The data:

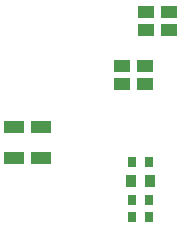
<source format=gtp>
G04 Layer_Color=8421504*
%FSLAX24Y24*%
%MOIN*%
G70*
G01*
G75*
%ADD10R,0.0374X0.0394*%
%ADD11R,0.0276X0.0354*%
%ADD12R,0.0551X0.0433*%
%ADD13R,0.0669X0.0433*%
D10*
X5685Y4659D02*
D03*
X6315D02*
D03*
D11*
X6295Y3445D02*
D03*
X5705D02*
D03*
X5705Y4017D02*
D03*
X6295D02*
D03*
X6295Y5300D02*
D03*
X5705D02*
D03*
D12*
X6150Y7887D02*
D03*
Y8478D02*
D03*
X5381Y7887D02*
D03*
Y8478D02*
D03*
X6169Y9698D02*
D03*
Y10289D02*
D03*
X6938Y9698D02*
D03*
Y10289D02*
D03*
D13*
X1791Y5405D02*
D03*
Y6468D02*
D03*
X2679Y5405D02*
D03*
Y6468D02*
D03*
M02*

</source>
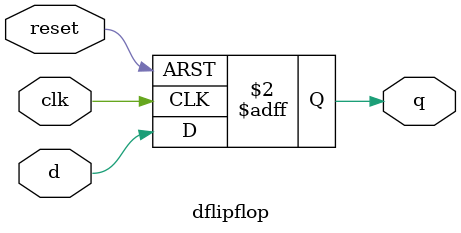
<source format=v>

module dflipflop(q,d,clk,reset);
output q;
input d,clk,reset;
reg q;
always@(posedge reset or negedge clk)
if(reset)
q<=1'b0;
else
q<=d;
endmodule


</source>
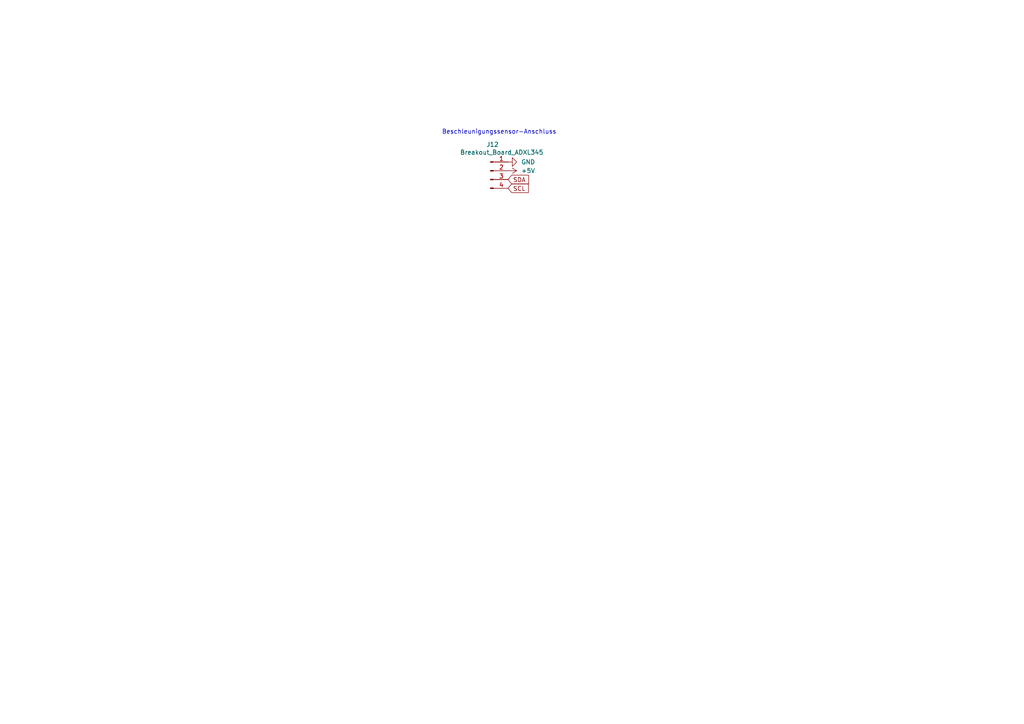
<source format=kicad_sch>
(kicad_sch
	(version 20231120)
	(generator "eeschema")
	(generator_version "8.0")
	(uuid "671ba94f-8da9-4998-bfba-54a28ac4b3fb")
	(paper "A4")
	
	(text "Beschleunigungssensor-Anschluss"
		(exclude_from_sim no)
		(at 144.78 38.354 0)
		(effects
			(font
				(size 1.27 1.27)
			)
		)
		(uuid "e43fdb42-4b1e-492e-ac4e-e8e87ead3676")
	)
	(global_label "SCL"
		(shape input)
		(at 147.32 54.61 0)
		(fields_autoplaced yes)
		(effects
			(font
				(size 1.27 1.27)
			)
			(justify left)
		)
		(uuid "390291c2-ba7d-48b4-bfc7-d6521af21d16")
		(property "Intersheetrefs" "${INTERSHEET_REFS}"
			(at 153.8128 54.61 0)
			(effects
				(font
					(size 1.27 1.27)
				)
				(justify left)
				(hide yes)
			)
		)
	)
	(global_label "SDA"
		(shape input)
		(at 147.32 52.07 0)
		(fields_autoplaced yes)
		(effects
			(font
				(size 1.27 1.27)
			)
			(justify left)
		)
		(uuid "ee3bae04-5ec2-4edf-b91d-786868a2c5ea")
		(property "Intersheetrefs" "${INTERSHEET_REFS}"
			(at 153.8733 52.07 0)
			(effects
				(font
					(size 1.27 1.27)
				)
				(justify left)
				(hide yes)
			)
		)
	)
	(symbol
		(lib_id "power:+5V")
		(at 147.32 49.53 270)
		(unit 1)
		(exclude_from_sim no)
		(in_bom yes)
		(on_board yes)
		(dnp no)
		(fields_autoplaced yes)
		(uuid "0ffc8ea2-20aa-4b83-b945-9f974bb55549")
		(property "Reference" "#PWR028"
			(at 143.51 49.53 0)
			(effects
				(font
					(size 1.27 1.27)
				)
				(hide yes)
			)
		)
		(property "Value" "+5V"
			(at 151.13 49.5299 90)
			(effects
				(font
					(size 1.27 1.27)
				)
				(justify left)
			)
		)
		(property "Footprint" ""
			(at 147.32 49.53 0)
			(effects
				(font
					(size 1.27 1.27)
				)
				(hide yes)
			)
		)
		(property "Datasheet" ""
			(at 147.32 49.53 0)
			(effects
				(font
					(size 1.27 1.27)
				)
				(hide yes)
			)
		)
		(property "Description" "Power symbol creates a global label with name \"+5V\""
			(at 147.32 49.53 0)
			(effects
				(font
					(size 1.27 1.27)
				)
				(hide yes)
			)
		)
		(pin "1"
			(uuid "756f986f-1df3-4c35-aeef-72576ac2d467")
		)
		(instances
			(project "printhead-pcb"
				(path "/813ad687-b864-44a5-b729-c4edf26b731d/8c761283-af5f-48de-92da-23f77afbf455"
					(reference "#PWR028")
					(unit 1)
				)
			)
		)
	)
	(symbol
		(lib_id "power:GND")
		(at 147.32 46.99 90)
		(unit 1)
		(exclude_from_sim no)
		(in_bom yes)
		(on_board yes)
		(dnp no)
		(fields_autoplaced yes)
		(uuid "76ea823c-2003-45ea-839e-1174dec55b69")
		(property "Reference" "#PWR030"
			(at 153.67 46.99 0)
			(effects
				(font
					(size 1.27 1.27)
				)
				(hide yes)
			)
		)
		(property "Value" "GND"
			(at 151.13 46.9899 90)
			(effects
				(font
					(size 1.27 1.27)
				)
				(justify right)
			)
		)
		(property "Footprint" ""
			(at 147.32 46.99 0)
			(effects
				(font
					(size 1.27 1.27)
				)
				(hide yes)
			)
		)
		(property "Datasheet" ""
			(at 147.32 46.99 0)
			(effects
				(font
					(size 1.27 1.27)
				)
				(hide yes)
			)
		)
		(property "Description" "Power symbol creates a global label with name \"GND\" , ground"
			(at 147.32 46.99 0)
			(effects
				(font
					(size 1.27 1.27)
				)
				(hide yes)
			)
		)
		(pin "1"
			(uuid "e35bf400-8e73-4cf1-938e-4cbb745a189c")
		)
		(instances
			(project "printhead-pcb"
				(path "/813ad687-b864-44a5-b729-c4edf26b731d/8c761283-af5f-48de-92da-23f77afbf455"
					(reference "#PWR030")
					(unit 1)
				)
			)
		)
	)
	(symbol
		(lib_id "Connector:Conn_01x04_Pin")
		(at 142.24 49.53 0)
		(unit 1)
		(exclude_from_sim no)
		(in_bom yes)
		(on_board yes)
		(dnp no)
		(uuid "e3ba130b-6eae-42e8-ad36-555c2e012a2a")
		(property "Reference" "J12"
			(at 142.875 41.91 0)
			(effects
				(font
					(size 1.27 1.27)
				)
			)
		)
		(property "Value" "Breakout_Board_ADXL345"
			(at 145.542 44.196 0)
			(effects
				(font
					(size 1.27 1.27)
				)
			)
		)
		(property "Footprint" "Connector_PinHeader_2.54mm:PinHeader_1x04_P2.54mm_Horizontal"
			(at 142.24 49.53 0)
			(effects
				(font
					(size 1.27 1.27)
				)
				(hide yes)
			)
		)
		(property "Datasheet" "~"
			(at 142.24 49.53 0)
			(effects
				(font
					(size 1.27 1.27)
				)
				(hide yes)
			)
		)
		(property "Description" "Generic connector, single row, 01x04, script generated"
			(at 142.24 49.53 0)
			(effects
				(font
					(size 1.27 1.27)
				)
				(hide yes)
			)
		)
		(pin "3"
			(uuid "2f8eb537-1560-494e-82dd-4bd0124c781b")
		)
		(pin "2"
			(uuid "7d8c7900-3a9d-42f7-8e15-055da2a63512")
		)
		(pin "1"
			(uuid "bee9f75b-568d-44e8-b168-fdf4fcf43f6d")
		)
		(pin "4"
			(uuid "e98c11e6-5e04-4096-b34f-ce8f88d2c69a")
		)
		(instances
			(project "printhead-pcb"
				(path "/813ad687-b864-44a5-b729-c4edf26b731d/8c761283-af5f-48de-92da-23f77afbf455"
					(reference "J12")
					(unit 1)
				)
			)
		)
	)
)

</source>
* * *
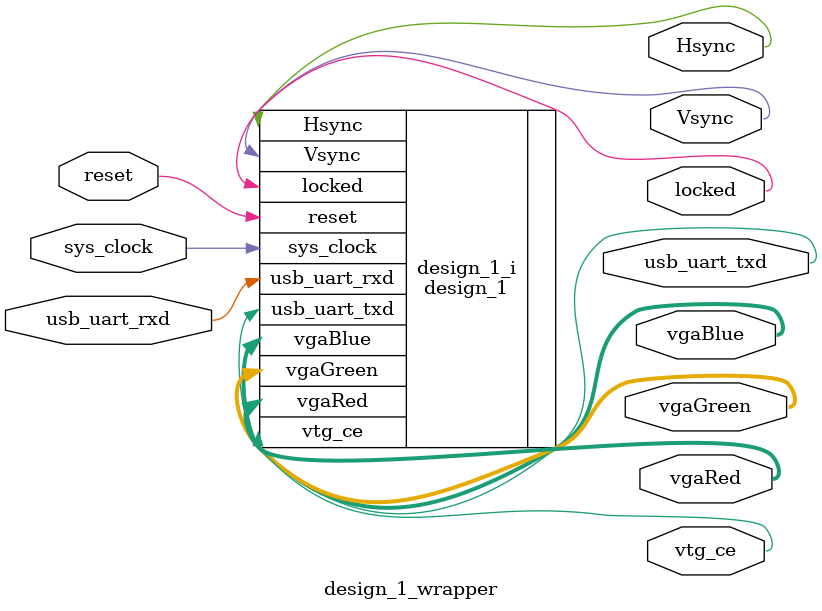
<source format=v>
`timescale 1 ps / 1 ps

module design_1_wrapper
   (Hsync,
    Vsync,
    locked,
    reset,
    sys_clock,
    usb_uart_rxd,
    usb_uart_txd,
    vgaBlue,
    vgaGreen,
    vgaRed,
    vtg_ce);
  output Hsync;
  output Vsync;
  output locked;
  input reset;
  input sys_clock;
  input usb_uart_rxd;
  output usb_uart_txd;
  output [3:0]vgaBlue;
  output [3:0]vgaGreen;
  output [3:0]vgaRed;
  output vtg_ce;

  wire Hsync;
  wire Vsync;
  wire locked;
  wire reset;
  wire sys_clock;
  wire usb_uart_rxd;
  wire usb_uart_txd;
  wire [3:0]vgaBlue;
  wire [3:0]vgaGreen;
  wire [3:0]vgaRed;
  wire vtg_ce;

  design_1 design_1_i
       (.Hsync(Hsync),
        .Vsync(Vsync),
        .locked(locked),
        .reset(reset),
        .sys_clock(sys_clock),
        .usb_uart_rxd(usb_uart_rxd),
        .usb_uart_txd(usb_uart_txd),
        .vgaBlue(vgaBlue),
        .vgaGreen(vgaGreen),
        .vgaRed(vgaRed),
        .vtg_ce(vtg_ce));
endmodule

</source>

What you should do: Copy out each line of the data where the string "reset" appears.

Answer area:
module dflipflop(q,d,clk,reset);
input d,clk,reset;
always@(posedge reset or negedge clk)
if(reset)
    reset,
  input reset;
  wire reset;
        .reset(reset),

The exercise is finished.